Reproduce the following listing line for line, precisely as it appears, omitting the pictures from your answer.

▶ _Given information_:
■ ■ ■ ■

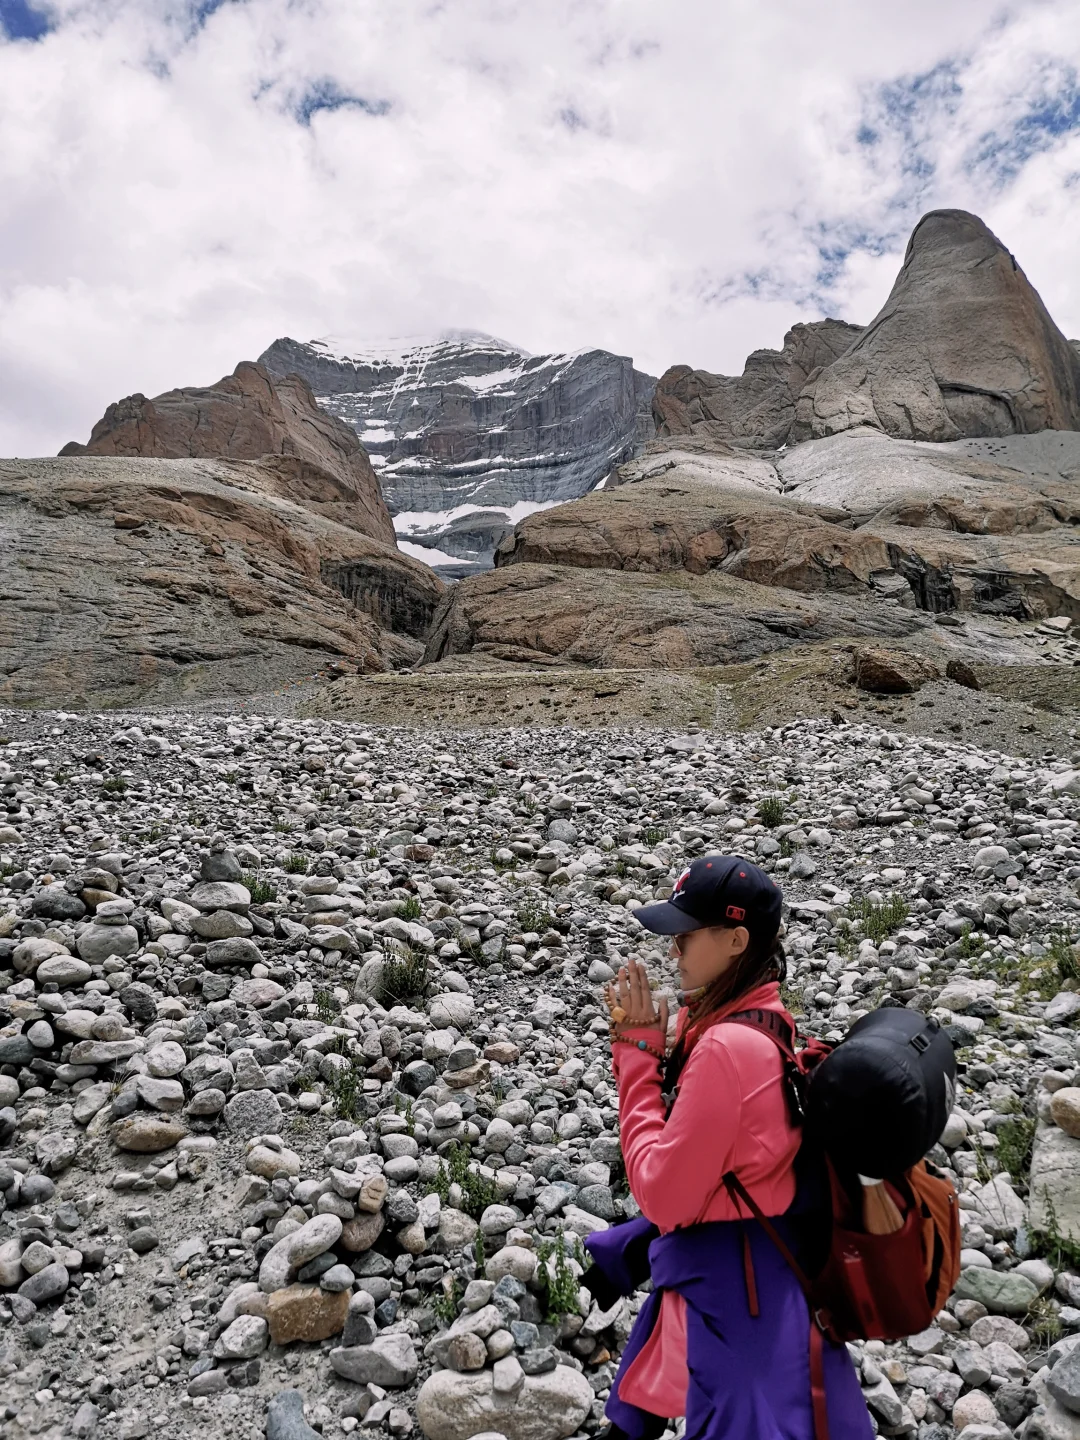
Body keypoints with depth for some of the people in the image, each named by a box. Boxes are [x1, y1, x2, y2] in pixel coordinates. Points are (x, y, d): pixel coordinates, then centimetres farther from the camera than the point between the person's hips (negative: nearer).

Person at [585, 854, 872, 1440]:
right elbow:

■ ■ ■ ■

▶ _Response below_:
Body keypoints with depth for some of the people in the image, each named by a box. Boxes are [x1, y1, x2, y2] in pixel coordinates. Points are (x, y, d): pixel coordinates, then centimetres farther from the camera than the point between the person's hips (negative: nearer).

Person at [585, 854, 872, 1440]:
right elbow:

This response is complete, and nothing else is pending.